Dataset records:

<<<<

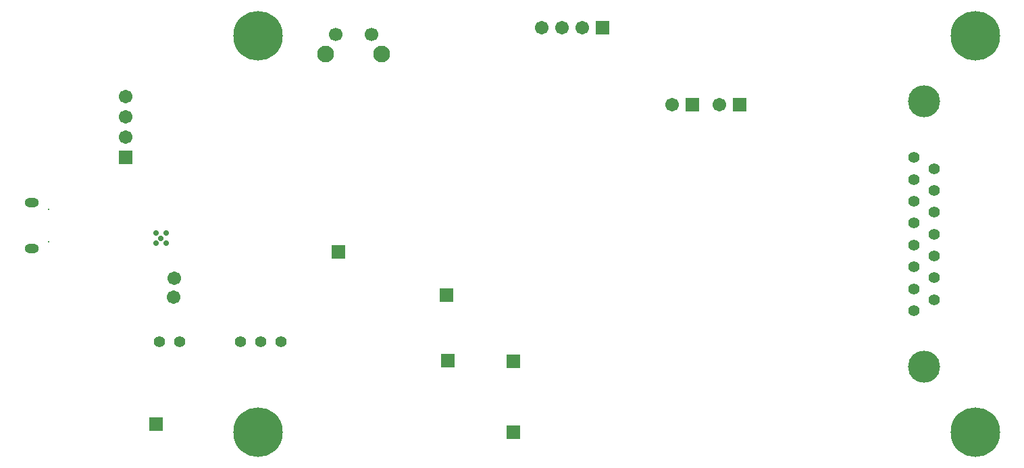
<source format=gbs>
G04*
G04 #@! TF.GenerationSoftware,Altium Limited,Altium Designer,18.1.9 (240)*
G04*
G04 Layer_Color=16711935*
%FSAX25Y25*%
%MOIN*%
G70*
G01*
G75*
%ADD75R,0.00800X0.00800*%
%ADD76O,0.07099X0.04737*%
%ADD77C,0.15800*%
%ADD78C,0.05500*%
%ADD79C,0.05524*%
%ADD80R,0.06706X0.06706*%
%ADD81C,0.24422*%
%ADD82C,0.06706*%
%ADD83R,0.06706X0.06706*%
%ADD84C,0.08268*%
%ADD85C,0.06693*%
%ADD86C,0.02769*%
D75*
X0110135Y0216433D02*
D03*
Y0232378D02*
D03*
D76*
X0101671Y0213075D02*
D03*
Y0235713D02*
D03*
D77*
X0542200Y0154631D02*
D03*
Y0285731D02*
D03*
D78*
X0547200Y0187819D02*
D03*
Y0198606D02*
D03*
Y0209394D02*
D03*
Y0220181D02*
D03*
Y0230968D02*
D03*
Y0241756D02*
D03*
Y0252543D02*
D03*
X0537200Y0182425D02*
D03*
Y0193213D02*
D03*
Y0204000D02*
D03*
Y0214787D02*
D03*
Y0225575D02*
D03*
Y0236362D02*
D03*
Y0247150D02*
D03*
Y0257937D02*
D03*
D79*
X0164917Y0166913D02*
D03*
X0174917D02*
D03*
X0204917D02*
D03*
X0214916D02*
D03*
X0224917D02*
D03*
D80*
X0252948Y0211267D02*
D03*
X0163047Y0126225D02*
D03*
X0339562Y0157302D02*
D03*
X0306578Y0190025D02*
D03*
X0306921Y0157550D02*
D03*
X0339562Y0122425D02*
D03*
X0451078Y0284125D02*
D03*
X0427778D02*
D03*
X0383578Y0321925D02*
D03*
D81*
X0567278Y0122425D02*
D03*
Y0317925D02*
D03*
X0213578D02*
D03*
Y0122425D02*
D03*
D82*
X0171846Y0188961D02*
D03*
X0172239Y0198409D02*
D03*
X0441078Y0284125D02*
D03*
X0417778D02*
D03*
X0373578Y0321925D02*
D03*
X0363578D02*
D03*
X0353578D02*
D03*
X0148224Y0267937D02*
D03*
Y0277937D02*
D03*
Y0287937D02*
D03*
D83*
Y0257937D02*
D03*
D84*
X0246778Y0308925D02*
D03*
X0274337D02*
D03*
D85*
X0251699Y0318728D02*
D03*
X0269416D02*
D03*
D86*
X0165547Y0218094D02*
D03*
X0163047Y0220595D02*
D03*
X0168046Y0215595D02*
D03*
Y0220595D02*
D03*
X0163047Y0215595D02*
D03*
M02*

</source>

>>>>

Task to complete
Copy the records exactly. Skip the pictures.

Task result
<source format=gbs>
G04*
G04 #@! TF.GenerationSoftware,Altium Limited,Altium Designer,18.1.9 (240)*
G04*
G04 Layer_Color=16711935*
%FSAX25Y25*%
%MOIN*%
G70*
G01*
G75*
%ADD75R,0.00800X0.00800*%
%ADD76O,0.07099X0.04737*%
%ADD77C,0.15800*%
%ADD78C,0.05500*%
%ADD79C,0.05524*%
%ADD80R,0.06706X0.06706*%
%ADD81C,0.24422*%
%ADD82C,0.06706*%
%ADD83R,0.06706X0.06706*%
%ADD84C,0.08268*%
%ADD85C,0.06693*%
%ADD86C,0.02769*%
D75*
X0110135Y0216433D02*
D03*
Y0232378D02*
D03*
D76*
X0101671Y0213075D02*
D03*
Y0235713D02*
D03*
D77*
X0542200Y0154631D02*
D03*
Y0285731D02*
D03*
D78*
X0547200Y0187819D02*
D03*
Y0198606D02*
D03*
Y0209394D02*
D03*
Y0220181D02*
D03*
Y0230968D02*
D03*
Y0241756D02*
D03*
Y0252543D02*
D03*
X0537200Y0182425D02*
D03*
Y0193213D02*
D03*
Y0204000D02*
D03*
Y0214787D02*
D03*
Y0225575D02*
D03*
Y0236362D02*
D03*
Y0247150D02*
D03*
Y0257937D02*
D03*
D79*
X0164917Y0166913D02*
D03*
X0174917D02*
D03*
X0204917D02*
D03*
X0214916D02*
D03*
X0224917D02*
D03*
D80*
X0252948Y0211267D02*
D03*
X0163047Y0126225D02*
D03*
X0339562Y0157302D02*
D03*
X0306578Y0190025D02*
D03*
X0306921Y0157550D02*
D03*
X0339562Y0122425D02*
D03*
X0451078Y0284125D02*
D03*
X0427778D02*
D03*
X0383578Y0321925D02*
D03*
D81*
X0567278Y0122425D02*
D03*
Y0317925D02*
D03*
X0213578D02*
D03*
Y0122425D02*
D03*
D82*
X0171846Y0188961D02*
D03*
X0172239Y0198409D02*
D03*
X0441078Y0284125D02*
D03*
X0417778D02*
D03*
X0373578Y0321925D02*
D03*
X0363578D02*
D03*
X0353578D02*
D03*
X0148224Y0267937D02*
D03*
Y0277937D02*
D03*
Y0287937D02*
D03*
D83*
Y0257937D02*
D03*
D84*
X0246778Y0308925D02*
D03*
X0274337D02*
D03*
D85*
X0251699Y0318728D02*
D03*
X0269416D02*
D03*
D86*
X0165547Y0218094D02*
D03*
X0163047Y0220595D02*
D03*
X0168046Y0215595D02*
D03*
Y0220595D02*
D03*
X0163047Y0215595D02*
D03*
M02*

</source>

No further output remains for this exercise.